Citizen’s oversight committee

Relating to the citizen’s oversight committee, Pct. 4 Commissioner Ron Brown inquired about the possibility of hosting a regularly scheduled public forum where a five-person committee and the commissioners could answer questions. Brown proposed meeting weekly, with Vidauri saying monthly meetings of such committees are more typical.

After some off-topic discussion to hold a workshop on project timelines as well as contract development and change orders, the commissioners returned to the subject of the citizen’s oversight committee.

Brown said each member of the court would appoint one person to the committee. Sims then discussed his proposal for a 21-member committee to include the five members of the original facilities sub-committee, four members appointed by the county judge, and the commissioners each appointing three members from their precincts.

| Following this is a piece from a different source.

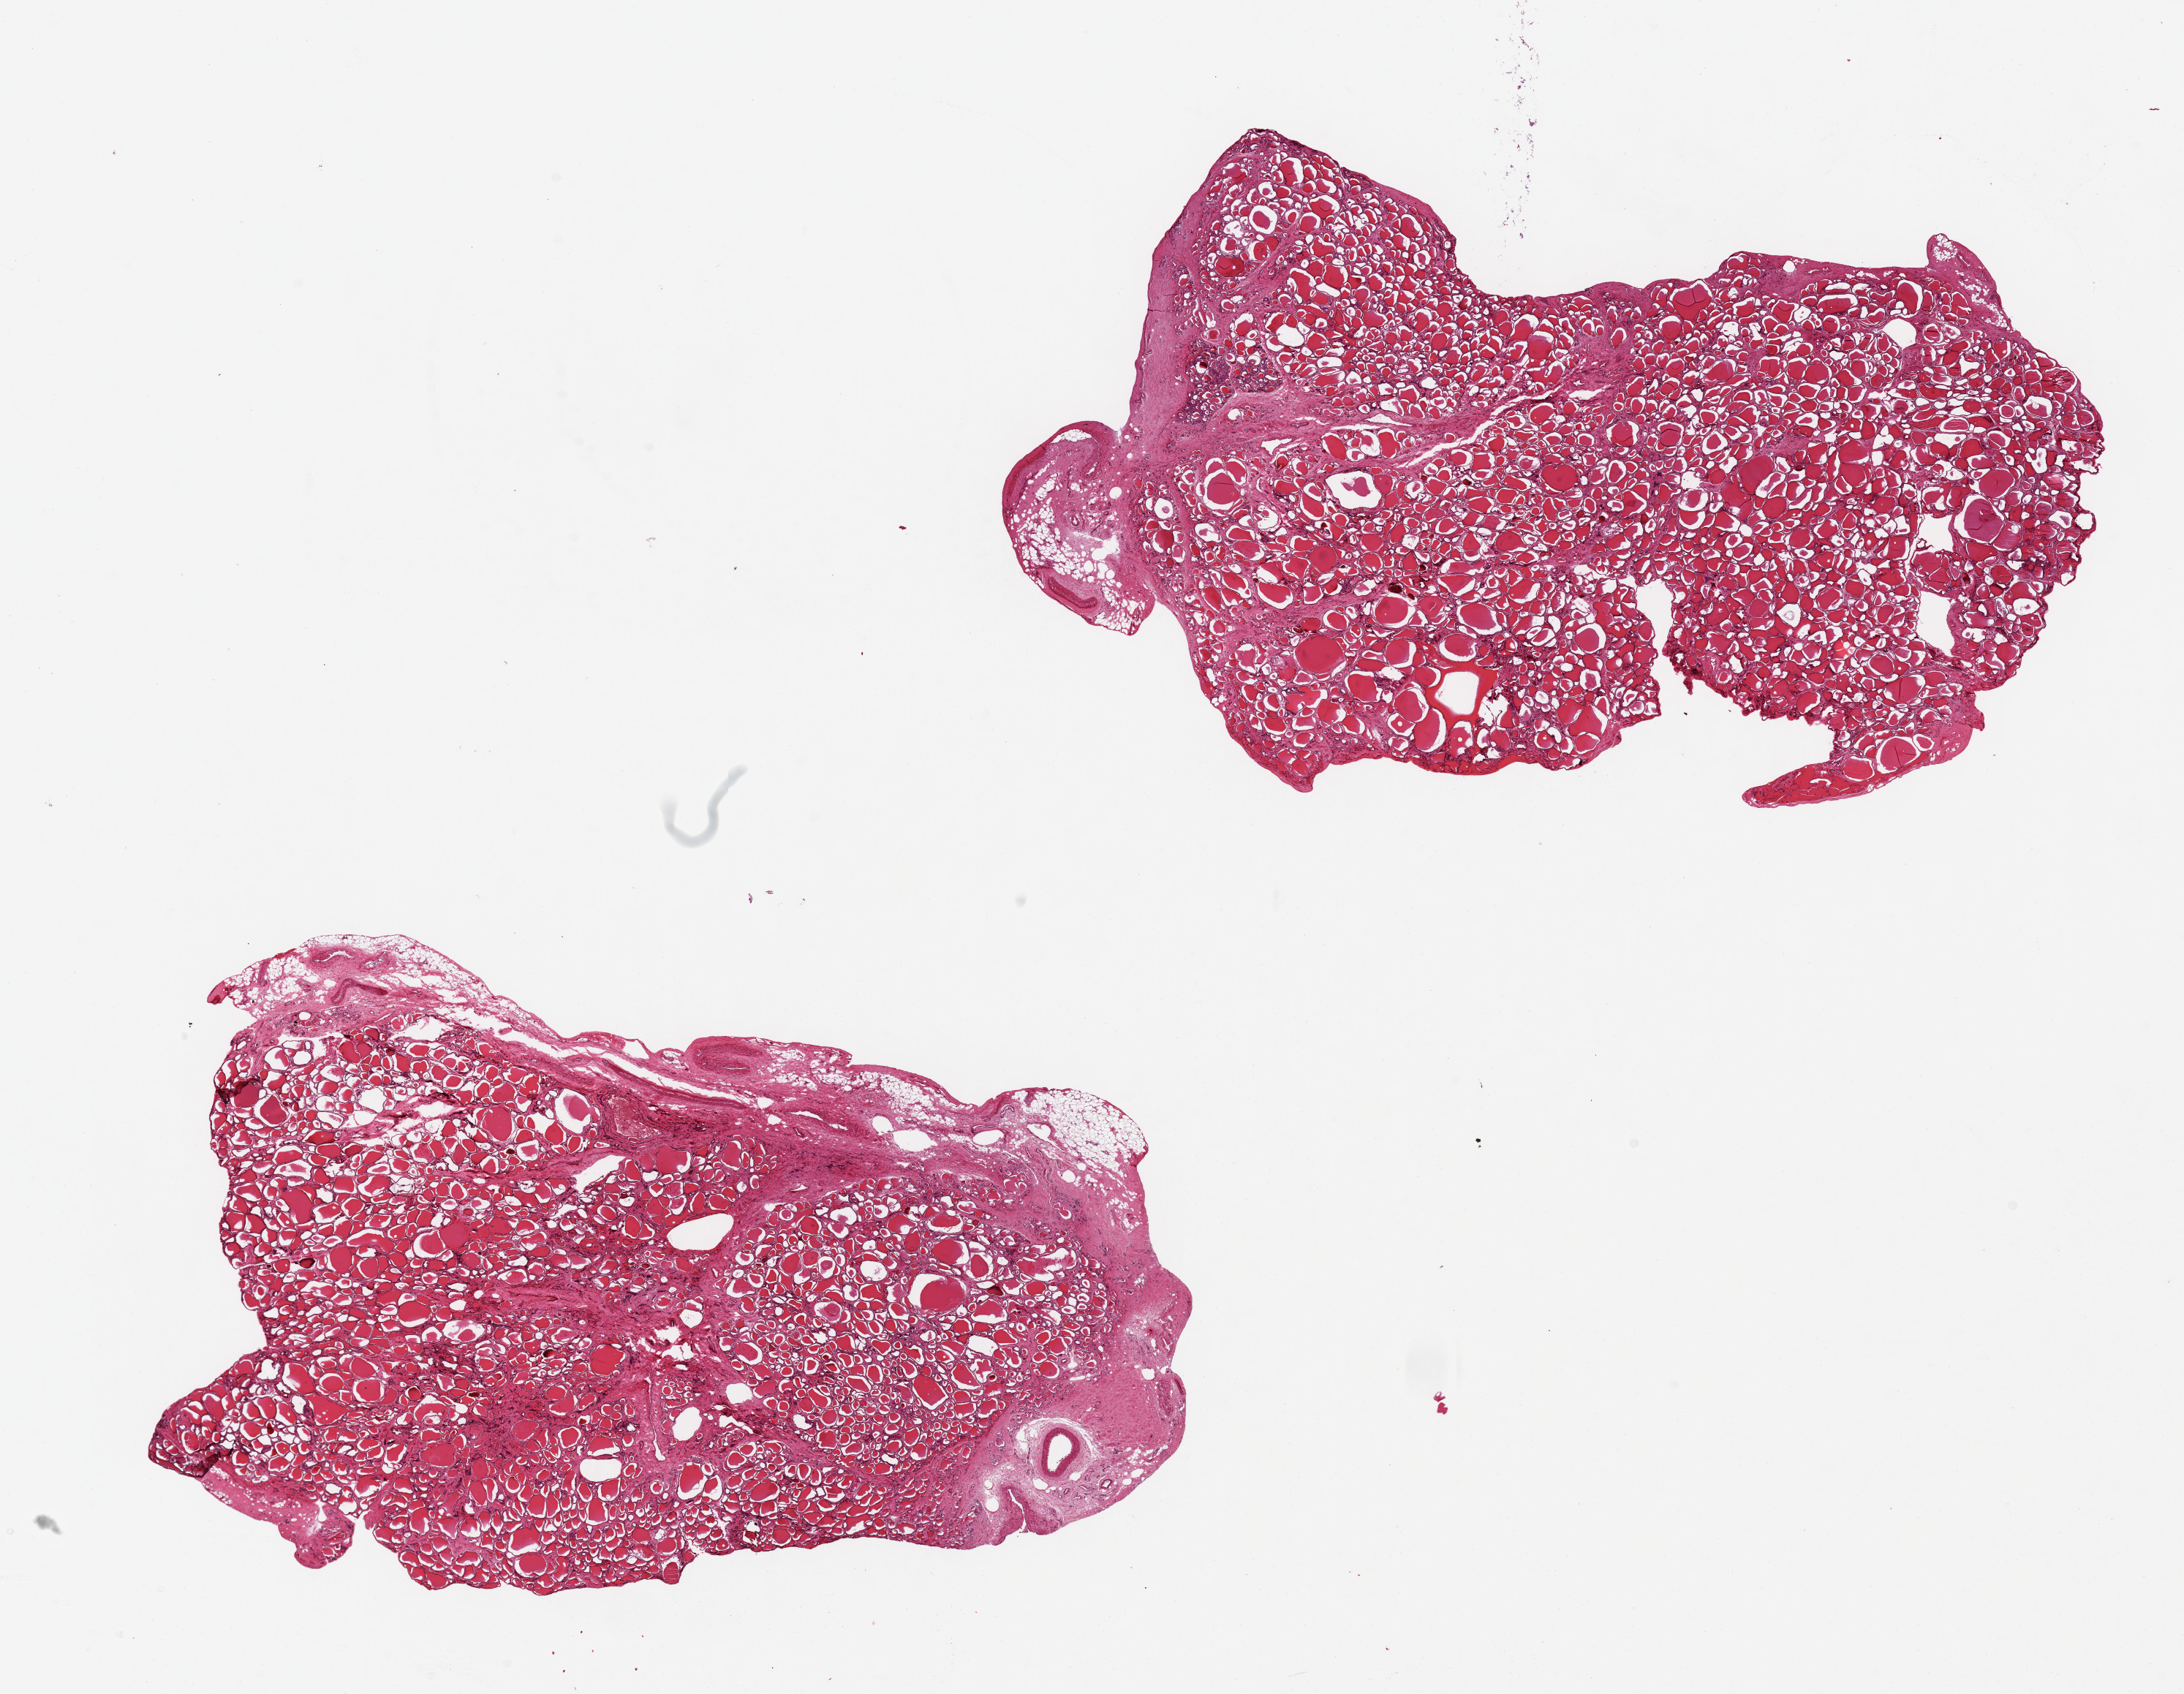
Digitized hematoxylin and eosin (H&E)-stained section, shown as a low-resolution overview of the whole scanned area (about 23.6 x 18.3 mm). PAXgene-fixed, paraffin-embedded tissue. Sampled site (target tissue): thyroid. Donor tissue sample.
• review note (as recorded): 2 pieces 10x6 mm; 10% peripheral fibroadipose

Requiring the commissioners to appoint members from outside the county’s largest cities, would address concerns of the smaller towns such as Milford, Maypearl and Italy, all of which “are expecting to have somebody on that committee,” Sims said, adding, “I don’t think five is enough to represent the whole county.”

Pct. 2 Commissioner Bill Dodson said he was OK with a larger committee, but felt there would be a problem working with 21 people.

“It would be very hectic and very difficult,” Dodson said, with Pct. 1 Commissioner Dennis Robinson also voicing his opinion that 21 would be too many.

Sims then proposed having each member of the court appoint four or five members, with each of those groups selecting a co-chair to attend the meetings.

This co-chair would then report back to the other members, Sims said, saying the co-chairs and the commissioners would get together for some activities, with the whole body assembling for others.

In other bond matters, commissioners approved an agreement with Vinson and Elkins to act as the county’s bond and finance counsel. County Auditor Mike Navarro said the firm would serve the county in several areas, including assisting in acquiring the attorney general’s approval of the bonds and maintaining the bonds’ tax-exempt status.